__Provided text__.
These are: i) some form of AV block;
and ii) Blocked PACs. Let’s consider each of these possibilities in turn.
- There is NO 2nd- or 3rd-Degree AV Block in Figure-2. Despite the apparent increase in PR interval between the 1st and 2nd beats in each grouping — the rhythm in Figure-2 is not AV Wenckebach. This is because the premise of AV Wenckebach (which is also known as the Mobitz I form of 2nd-degree AV block) — is that there should be an underlying regular sinus rhythm throughout the tracing. The PR interval with AV Wenckebach progressively increases, until one or more of the regularly occurring sinus P waves is not conducted. However, RED arrows in Figure-2 show that regular sinus P waves do not continue throughout this tracing. For similar reasons, this rhythm does not represent the Mobitz II form of 2nd-degree AV block. First, the PR interval does not remain constant (as it should if Mobitz II was present) — and second, the P-P interval of sinus P waves does not remain constant throughout the rhythm strip as it almost always does for virtually any form of AV block. Finally, this rhythm cannot be complete (ie, 3rd-degree) AV block — because there is conduction of a number of sinus beats (ie, beats #2,3; #5,6 and #8,9 are all conducted with a constant PR interval).
PEARL: The
most common cause of a pause is a blocked PAC! This phenomenon occurs far more often than is generally appreciated.
Blocked PACs are a much more common cause of pauses than any form of AV block. The challenge diagnostically, is that blocked PACs may be extremely subtle and
easy to overlook. The secret is to look for blocked PACs whenever
you encounter any unexpected pause.
- How to Look: Carefully examine the ST segment and T wave at the onset of the pause. Compare this ST segment and T wave at the onset of the pause (ie, the ST-T wave of beats #3 and #6 in Figure-2) — with the ST-T wave of all normally conducted sinus beats on the tracing. Is there any difference?

__Record extracts__.
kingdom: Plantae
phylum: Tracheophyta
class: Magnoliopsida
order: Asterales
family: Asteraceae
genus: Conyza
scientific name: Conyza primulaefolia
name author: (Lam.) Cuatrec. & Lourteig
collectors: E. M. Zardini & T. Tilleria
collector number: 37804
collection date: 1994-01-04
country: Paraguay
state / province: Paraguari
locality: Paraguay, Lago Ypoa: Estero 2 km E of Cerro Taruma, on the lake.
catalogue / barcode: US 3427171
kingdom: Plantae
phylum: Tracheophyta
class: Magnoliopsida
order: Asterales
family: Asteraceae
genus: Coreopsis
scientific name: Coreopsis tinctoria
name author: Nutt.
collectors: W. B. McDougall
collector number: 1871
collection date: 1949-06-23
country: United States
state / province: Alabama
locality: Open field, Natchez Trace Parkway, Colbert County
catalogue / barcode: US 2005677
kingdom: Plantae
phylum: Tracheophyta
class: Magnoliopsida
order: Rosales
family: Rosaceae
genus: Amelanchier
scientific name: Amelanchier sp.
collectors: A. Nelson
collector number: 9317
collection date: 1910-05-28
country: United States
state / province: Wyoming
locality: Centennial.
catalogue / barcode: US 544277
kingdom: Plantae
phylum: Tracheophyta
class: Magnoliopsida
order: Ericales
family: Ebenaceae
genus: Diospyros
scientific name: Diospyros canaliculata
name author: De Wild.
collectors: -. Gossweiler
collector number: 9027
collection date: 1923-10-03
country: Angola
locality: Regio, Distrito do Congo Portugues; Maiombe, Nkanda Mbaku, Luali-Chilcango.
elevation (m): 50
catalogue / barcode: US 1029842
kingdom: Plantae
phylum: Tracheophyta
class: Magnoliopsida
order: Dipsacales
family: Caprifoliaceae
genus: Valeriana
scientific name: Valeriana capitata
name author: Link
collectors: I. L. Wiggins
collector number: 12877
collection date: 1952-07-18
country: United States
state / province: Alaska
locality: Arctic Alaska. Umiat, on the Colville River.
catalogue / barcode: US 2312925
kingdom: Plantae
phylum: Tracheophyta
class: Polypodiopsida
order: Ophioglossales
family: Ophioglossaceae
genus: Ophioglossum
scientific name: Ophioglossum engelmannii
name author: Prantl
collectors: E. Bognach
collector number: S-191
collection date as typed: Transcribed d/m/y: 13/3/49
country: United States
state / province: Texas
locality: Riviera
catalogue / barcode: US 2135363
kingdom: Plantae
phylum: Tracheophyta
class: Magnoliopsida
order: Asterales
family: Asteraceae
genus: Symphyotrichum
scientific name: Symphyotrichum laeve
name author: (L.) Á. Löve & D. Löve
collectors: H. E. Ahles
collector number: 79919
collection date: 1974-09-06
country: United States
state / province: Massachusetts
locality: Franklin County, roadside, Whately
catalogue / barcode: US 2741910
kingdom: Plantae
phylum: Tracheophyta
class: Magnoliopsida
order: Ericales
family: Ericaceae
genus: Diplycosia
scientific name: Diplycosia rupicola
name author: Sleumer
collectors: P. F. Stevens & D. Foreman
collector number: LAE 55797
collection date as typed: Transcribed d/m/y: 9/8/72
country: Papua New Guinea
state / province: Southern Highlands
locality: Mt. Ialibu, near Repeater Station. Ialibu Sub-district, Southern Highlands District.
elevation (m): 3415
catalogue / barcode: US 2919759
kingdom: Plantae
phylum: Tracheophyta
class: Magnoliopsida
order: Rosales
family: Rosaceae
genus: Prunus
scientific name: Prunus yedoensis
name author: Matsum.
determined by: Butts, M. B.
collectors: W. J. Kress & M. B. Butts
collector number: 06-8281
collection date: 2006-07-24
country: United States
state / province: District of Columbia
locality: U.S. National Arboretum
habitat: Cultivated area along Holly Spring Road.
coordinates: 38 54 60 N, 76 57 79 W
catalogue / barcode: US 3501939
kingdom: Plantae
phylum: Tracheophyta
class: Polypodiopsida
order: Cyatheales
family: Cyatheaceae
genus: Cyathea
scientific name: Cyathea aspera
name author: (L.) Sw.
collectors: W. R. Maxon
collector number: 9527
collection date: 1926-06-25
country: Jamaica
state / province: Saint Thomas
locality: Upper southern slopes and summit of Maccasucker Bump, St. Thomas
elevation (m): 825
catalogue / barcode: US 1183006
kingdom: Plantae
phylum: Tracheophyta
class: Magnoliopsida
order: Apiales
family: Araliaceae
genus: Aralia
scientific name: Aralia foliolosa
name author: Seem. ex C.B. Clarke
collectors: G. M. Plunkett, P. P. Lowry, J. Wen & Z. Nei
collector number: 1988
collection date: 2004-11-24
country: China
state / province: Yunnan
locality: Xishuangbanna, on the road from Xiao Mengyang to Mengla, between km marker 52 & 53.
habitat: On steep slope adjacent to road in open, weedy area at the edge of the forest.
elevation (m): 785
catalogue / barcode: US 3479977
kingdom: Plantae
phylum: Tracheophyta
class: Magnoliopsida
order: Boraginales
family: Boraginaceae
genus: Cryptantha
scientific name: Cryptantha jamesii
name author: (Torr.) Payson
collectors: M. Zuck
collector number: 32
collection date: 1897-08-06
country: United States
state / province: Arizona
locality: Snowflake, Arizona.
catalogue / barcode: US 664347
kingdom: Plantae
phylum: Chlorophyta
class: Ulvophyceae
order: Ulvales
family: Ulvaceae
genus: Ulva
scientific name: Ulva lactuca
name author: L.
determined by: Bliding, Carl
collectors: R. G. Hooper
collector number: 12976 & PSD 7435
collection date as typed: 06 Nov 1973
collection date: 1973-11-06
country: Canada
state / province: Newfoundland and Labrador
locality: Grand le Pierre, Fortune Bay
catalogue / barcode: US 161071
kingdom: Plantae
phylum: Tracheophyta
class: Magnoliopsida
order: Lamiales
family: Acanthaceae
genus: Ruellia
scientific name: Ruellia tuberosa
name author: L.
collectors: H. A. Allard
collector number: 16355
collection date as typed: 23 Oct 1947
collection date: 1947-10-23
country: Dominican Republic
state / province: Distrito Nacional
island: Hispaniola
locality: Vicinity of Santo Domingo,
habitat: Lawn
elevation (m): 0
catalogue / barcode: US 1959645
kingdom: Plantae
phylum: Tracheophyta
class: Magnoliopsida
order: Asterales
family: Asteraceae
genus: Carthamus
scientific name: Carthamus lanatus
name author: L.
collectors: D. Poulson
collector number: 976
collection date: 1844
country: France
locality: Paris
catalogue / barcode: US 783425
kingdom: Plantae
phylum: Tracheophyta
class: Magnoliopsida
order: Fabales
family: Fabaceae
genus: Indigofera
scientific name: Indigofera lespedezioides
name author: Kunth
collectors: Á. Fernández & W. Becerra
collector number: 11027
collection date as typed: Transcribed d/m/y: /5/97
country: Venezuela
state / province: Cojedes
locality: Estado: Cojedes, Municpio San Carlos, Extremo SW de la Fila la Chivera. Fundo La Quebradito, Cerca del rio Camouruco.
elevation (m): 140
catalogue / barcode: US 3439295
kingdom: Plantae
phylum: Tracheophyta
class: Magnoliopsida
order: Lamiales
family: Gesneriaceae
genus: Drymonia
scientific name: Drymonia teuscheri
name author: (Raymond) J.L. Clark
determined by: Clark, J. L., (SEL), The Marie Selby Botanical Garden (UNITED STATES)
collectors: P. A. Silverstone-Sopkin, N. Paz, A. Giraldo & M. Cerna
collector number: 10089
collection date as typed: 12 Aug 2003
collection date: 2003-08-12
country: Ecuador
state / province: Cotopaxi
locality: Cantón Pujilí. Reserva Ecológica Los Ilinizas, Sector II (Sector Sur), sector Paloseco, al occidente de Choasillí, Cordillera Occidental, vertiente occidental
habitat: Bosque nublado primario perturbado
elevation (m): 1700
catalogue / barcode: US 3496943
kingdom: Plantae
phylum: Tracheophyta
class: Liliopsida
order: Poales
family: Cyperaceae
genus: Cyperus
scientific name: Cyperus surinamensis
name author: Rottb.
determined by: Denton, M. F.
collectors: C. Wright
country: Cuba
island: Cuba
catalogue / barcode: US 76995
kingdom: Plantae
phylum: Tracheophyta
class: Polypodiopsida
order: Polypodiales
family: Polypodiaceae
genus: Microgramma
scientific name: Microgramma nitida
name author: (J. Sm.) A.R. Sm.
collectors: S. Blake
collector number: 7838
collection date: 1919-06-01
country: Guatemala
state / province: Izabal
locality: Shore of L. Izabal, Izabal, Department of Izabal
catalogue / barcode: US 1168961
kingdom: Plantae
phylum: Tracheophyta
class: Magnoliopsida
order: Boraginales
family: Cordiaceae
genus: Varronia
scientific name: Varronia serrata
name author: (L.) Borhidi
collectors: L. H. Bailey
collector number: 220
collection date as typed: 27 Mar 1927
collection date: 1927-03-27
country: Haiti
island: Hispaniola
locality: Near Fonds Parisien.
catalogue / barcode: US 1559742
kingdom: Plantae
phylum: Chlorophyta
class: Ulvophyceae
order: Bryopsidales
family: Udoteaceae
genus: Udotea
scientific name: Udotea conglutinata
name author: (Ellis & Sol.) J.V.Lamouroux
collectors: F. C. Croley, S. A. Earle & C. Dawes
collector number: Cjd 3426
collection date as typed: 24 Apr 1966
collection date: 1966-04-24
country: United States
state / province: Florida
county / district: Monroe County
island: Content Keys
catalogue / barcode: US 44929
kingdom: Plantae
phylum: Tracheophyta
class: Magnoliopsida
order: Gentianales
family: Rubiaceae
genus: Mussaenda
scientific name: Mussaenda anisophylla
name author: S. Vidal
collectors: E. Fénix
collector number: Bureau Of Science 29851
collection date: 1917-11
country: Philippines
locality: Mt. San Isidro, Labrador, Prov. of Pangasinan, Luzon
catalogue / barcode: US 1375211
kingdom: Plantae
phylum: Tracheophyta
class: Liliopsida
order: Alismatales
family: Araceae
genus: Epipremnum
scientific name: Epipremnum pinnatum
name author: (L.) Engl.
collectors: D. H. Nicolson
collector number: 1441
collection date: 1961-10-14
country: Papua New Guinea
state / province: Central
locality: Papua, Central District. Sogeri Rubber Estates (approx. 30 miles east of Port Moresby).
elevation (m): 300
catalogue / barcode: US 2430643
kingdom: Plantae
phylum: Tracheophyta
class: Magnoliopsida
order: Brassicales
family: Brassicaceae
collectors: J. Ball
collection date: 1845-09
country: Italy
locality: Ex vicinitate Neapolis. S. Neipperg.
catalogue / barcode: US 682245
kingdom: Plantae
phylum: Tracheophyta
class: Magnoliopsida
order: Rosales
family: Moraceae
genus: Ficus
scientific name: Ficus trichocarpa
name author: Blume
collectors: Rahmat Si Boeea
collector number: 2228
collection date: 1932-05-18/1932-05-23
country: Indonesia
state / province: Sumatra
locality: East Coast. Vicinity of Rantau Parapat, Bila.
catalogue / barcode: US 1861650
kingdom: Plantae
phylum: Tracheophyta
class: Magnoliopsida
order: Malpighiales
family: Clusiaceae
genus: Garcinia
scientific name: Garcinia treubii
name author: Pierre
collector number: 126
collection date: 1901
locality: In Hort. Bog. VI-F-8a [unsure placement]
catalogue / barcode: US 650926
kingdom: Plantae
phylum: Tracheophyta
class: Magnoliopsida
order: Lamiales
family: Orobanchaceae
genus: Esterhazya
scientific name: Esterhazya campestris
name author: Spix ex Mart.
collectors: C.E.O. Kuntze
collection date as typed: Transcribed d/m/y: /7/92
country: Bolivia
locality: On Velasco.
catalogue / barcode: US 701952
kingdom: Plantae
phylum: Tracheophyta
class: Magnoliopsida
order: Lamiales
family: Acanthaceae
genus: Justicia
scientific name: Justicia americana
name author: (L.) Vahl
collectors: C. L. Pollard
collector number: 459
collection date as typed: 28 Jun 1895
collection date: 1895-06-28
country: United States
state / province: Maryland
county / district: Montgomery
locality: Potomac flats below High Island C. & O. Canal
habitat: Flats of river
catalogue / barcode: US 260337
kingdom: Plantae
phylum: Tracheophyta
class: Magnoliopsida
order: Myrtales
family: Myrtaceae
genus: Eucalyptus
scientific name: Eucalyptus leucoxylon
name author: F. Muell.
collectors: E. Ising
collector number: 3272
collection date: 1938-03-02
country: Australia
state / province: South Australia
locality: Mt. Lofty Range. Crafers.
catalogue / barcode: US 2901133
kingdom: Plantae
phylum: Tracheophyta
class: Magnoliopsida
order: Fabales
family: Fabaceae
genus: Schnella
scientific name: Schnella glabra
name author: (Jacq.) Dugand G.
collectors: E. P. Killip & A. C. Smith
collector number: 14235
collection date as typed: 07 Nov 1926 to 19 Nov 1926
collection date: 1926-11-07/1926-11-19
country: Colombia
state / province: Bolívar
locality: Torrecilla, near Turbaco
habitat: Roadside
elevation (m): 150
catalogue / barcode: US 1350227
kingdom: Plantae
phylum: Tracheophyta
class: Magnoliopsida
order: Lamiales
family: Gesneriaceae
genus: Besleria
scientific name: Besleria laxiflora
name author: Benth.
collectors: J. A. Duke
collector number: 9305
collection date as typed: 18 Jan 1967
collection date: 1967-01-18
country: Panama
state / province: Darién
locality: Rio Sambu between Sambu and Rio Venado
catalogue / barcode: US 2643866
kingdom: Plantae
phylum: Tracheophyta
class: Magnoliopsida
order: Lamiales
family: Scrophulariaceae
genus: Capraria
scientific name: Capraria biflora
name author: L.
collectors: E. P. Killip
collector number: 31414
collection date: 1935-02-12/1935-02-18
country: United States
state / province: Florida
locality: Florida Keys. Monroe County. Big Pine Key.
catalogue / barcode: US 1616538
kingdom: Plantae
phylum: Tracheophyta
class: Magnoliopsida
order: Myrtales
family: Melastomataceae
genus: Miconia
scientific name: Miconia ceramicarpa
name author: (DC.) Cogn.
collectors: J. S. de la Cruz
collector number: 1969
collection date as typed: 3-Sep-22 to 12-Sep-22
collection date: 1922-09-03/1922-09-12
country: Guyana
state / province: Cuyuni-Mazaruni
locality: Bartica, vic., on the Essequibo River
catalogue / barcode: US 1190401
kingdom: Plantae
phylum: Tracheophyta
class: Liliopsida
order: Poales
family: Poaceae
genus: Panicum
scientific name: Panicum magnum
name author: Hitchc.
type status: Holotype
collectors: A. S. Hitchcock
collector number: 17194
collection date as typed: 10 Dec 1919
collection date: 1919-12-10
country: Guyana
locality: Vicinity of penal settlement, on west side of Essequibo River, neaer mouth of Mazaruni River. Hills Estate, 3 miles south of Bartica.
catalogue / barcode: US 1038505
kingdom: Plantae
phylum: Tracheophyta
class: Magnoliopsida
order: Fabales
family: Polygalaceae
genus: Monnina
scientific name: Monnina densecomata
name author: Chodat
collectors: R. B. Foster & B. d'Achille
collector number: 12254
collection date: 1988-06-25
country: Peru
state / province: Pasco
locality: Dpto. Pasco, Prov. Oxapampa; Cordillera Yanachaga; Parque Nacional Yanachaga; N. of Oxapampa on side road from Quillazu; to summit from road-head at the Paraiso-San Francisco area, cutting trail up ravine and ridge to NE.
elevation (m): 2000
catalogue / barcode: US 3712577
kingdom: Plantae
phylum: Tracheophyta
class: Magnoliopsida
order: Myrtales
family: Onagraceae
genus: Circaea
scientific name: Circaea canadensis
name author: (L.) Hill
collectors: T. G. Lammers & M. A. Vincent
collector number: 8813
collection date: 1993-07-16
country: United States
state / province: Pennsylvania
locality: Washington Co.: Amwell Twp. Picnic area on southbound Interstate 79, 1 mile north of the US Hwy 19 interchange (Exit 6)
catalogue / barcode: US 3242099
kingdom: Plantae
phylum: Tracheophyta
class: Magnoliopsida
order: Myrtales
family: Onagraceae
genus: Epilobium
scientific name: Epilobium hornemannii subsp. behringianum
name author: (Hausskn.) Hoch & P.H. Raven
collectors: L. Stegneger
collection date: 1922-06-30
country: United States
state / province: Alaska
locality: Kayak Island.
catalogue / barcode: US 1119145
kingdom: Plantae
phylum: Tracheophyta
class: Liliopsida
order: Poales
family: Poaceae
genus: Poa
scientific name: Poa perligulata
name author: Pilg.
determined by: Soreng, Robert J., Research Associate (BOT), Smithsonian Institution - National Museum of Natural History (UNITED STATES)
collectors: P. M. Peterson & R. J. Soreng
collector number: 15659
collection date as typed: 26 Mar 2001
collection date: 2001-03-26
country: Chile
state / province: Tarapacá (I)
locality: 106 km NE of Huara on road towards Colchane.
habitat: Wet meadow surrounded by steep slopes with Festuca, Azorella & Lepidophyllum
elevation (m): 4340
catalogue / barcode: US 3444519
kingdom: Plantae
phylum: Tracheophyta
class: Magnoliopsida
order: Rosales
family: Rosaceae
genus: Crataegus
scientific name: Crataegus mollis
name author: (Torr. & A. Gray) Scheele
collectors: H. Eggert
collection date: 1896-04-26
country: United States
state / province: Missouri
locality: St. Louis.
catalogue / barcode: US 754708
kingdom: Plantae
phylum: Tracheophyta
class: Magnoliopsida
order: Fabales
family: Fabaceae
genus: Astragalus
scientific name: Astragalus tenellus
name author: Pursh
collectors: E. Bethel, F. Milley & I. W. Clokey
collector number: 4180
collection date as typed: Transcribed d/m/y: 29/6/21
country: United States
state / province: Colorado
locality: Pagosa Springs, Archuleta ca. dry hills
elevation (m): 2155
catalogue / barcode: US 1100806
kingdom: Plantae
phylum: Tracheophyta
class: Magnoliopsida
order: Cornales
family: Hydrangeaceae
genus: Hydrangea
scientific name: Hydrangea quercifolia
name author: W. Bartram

__What this exercise asks__.
1) Transcribe the passage on AV block and blocked PACs, starting at "Blocked PACs are" and ending at "any unexpected pause.".
2) Go on with the passage on AV block and blocked PACs from the point where it stops.

__Answers by task__.
1)
Blocked PACs are a much more common cause of pauses than any form of AV block. The challenge diagnostically, is that blocked PACs may be extremely subtle and
easy to overlook. The secret is to look for blocked PACs whenever
you encounter any unexpected pause.

2)
- NOTE: We fully acknowledge that detecting blocked PACs may be challenging. One has to distinguish between minor variations that naturally occur from beat-to-beat in the ST-T wave — from notches or deflections that are the result of a premature P wave buried within (and therefore deforming) the ST-T wave.
- For Practice: We illustrate detection of blocked PACs in our ECG Blog #33 and Blog #57. Once you begin to routinely look for blocked PACs whenever you see an unexpected pause — I guarantee that you will find them with surprising frequency!
Test
yourself looking for signs of blocked PACs in Figure-2. Look
carefully in at the base of the T wave at the onset of each pause — paying
special attention to the T wave after beat #6.
- Be sure you have magnified the tracing by clicking on it to view in a separate window!
- We illustrate our answer below in Figure-3.
Figure-3: We have added a RED-BLACK arrow at the base of the T wave near the beginning of each pause (See text). |
Answer: Note subtle
angulation at the base of the T waves of beats #3 and #6 at the onset of each
pause (RED-BLACK arrows in Figure-3).
This subtle deformity is not present in the T waves of all other beats on this
tracing.
- We strongly suspect this angulation at the base of these T waves is due to blocked PACs. These blocked PACs then reset the SA node — and this accounts for the brief pause that follows beats #3 and #6.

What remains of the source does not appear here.